→ What you will do: Copy out the lines word for word, everything from the first line down to the line that contains "part at (33, 311)", including that line.

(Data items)
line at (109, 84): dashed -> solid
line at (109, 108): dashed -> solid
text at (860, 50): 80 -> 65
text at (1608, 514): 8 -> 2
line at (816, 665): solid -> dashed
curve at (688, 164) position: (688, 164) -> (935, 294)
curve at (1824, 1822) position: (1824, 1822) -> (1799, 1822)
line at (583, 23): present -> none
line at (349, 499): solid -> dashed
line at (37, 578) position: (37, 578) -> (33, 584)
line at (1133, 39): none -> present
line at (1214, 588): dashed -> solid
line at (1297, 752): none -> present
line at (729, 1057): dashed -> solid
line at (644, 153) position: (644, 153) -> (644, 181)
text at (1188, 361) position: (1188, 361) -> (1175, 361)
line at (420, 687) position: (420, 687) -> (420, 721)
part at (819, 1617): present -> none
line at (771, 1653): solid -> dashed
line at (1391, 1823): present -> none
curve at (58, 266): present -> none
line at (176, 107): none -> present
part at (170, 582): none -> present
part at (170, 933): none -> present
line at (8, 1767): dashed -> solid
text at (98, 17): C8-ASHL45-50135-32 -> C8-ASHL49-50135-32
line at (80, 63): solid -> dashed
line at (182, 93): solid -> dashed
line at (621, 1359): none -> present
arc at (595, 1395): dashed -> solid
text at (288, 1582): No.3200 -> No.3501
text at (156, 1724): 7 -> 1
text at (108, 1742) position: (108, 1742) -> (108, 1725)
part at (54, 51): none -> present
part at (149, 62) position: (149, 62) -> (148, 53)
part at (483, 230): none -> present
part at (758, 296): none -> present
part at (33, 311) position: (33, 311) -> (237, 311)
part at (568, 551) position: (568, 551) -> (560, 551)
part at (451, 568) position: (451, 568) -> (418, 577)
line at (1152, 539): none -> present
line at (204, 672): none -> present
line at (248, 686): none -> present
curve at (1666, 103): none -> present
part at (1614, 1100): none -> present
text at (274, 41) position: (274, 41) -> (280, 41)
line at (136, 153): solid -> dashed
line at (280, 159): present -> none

→ Correct response:
line at (109, 84): dashed -> solid
line at (109, 108): dashed -> solid
text at (860, 50): 80 -> 65
text at (1608, 514): 8 -> 2
line at (816, 665): solid -> dashed
curve at (688, 164) position: (688, 164) -> (935, 294)
curve at (1824, 1822) position: (1824, 1822) -> (1799, 1822)
line at (583, 23): present -> none
line at (349, 499): solid -> dashed
line at (37, 578) position: (37, 578) -> (33, 584)
line at (1133, 39): none -> present
line at (1214, 588): dashed -> solid
line at (1297, 752): none -> present
line at (729, 1057): dashed -> solid
line at (644, 153) position: (644, 153) -> (644, 181)
text at (1188, 361) position: (1188, 361) -> (1175, 361)
line at (420, 687) position: (420, 687) -> (420, 721)
part at (819, 1617): present -> none
line at (771, 1653): solid -> dashed
line at (1391, 1823): present -> none
curve at (58, 266): present -> none
line at (176, 107): none -> present
part at (170, 582): none -> present
part at (170, 933): none -> present
line at (8, 1767): dashed -> solid
text at (98, 17): C8-ASHL45-50135-32 -> C8-ASHL49-50135-32
line at (80, 63): solid -> dashed
line at (182, 93): solid -> dashed
line at (621, 1359): none -> present
arc at (595, 1395): dashed -> solid
text at (288, 1582): No.3200 -> No.3501
text at (156, 1724): 7 -> 1
text at (108, 1742) position: (108, 1742) -> (108, 1725)
part at (54, 51): none -> present
part at (149, 62) position: (149, 62) -> (148, 53)
part at (483, 230): none -> present
part at (758, 296): none -> present
part at (33, 311) position: (33, 311) -> (237, 311)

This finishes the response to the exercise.